Une femme dépossédée de son identité, cachée sous des couches de masculinité et de haillons, pour ne pas faire affleurer le mortel désarroi qu'elle porte au cœur et pour se protéger.


Une vagabonde, un cas social comme on en voit tant, dans les rues de Dublin et d'ailleurs, tout au long des routes du monde, battre la campagne et égrener leurs litanies muettes? Non, l'auteur est un poète et il nous montre sa Baglady de l'intérieur, comme depuis l'œil du cyclone ou depuis ces spirales descendantes qui font s'affaisser au sol les affamés comme en apesanteur.


Une femme qui n'est plus qu'une voix et qui "tâtonne comme un aveugle, au bout des doigts de l'instinct".


Qui est Baglady ?


Personne selon elle, d'ailleurs elle n'a pas de nom, ou elle ne s'en souvient plus et de toute façon elle est morte. Et l'on pourrait dire d'elle ce que McGuinness fait dire à un des personnages de sa pièce Carthaginians :
"Quand elle se voit elle-même, elle ne voit rien. Elle ne voit rien car elle n'est rien. Elle n'est plus une femme. Elle est une blague, une sale blague."


Lui connaît-on une histoire ? Une famille ?


Par allusion, par bribes, oui elle a eu une famille autrefois, dans un temps avant le temps, dans un temps pétrifié et meurtri… arrêt sur image à jamais.


Son père lui a donné un collier pour la contraindre au silence. Rejetée aux confins de la honte, le collier s'est resserré autour de son cou et elle a fermé sa gueule à jamais.


Elle a donc pris avec elle ses brûlures personnelles et ses rares possessions (une bouteille de grenadine, des cartes pour jouer à lire l'avenir, une vieille robe de mariée pour jouer à la femme) et elle est partie. Elle est partie à perpétuité. Pour où ? nul ne le sait, et elle, elle-même a oublié. Vers un ailleurs espéré ou à la rencontre d'elle-même ? Vers un horizon meilleur ou vers un gouffre de plus en plus vertigineux ? Nul ne sait.


Et la voilà qui erre dans un espace allusif, fluctuant, répétitif, peut-être aux confins d'une petite ville, mais en même temps à la campagne, un espace sous-impressionné comme une photo loupée, un espace en creux, dont on sait seulement qu'il y a une rivière et un pont. Un pont pour contempler le vide. Une rivière pour se noyer.
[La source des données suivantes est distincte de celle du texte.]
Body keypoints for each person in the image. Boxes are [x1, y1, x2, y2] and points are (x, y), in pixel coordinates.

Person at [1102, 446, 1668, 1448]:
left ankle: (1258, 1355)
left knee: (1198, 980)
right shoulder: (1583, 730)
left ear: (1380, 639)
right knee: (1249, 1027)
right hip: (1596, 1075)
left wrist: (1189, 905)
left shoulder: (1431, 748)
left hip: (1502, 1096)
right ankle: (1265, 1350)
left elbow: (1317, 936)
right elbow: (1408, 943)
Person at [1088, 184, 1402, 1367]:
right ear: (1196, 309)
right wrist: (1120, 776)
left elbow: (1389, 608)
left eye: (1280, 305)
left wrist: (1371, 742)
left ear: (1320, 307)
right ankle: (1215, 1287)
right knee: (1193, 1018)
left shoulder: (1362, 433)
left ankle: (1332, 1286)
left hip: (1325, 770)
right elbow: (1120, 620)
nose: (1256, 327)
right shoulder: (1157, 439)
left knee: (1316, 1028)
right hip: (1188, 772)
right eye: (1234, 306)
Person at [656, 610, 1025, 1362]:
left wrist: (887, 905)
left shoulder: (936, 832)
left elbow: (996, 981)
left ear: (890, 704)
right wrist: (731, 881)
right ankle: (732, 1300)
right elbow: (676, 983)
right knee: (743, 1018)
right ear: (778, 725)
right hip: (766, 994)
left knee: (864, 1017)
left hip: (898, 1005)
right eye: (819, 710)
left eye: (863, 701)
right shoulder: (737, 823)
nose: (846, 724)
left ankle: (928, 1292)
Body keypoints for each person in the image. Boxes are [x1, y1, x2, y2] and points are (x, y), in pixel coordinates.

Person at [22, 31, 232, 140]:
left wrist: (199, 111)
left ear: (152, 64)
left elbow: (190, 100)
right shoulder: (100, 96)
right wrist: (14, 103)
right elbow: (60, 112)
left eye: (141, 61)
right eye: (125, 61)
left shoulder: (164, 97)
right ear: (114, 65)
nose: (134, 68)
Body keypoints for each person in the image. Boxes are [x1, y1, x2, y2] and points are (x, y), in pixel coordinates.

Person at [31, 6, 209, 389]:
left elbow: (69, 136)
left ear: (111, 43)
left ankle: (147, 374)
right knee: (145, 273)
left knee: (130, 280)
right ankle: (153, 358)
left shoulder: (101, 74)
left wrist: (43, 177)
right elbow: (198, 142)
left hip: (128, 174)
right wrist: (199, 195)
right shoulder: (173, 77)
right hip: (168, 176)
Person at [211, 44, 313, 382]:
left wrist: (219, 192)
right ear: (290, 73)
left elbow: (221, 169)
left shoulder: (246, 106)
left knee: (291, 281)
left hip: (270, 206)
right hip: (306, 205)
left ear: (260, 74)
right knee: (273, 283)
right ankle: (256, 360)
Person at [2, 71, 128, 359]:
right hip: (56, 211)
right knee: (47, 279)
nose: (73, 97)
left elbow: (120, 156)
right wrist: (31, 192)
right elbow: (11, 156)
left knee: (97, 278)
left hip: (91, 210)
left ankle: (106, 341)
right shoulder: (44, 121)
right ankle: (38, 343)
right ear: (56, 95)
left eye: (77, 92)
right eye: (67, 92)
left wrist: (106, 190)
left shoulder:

Illisible pour elle cet espace, tant viennent la blesser les éclats de son identité perdue.


Qui est la baglady ?


Elle est en fait la voix du poète se faisant l'écho de toutes les filles mortes d'amour indigne et qui seul a su les prendre sous la grande aile rassurante de sa tendresse et de sa compassion. Devant le silence des filles, il était urgent de dire.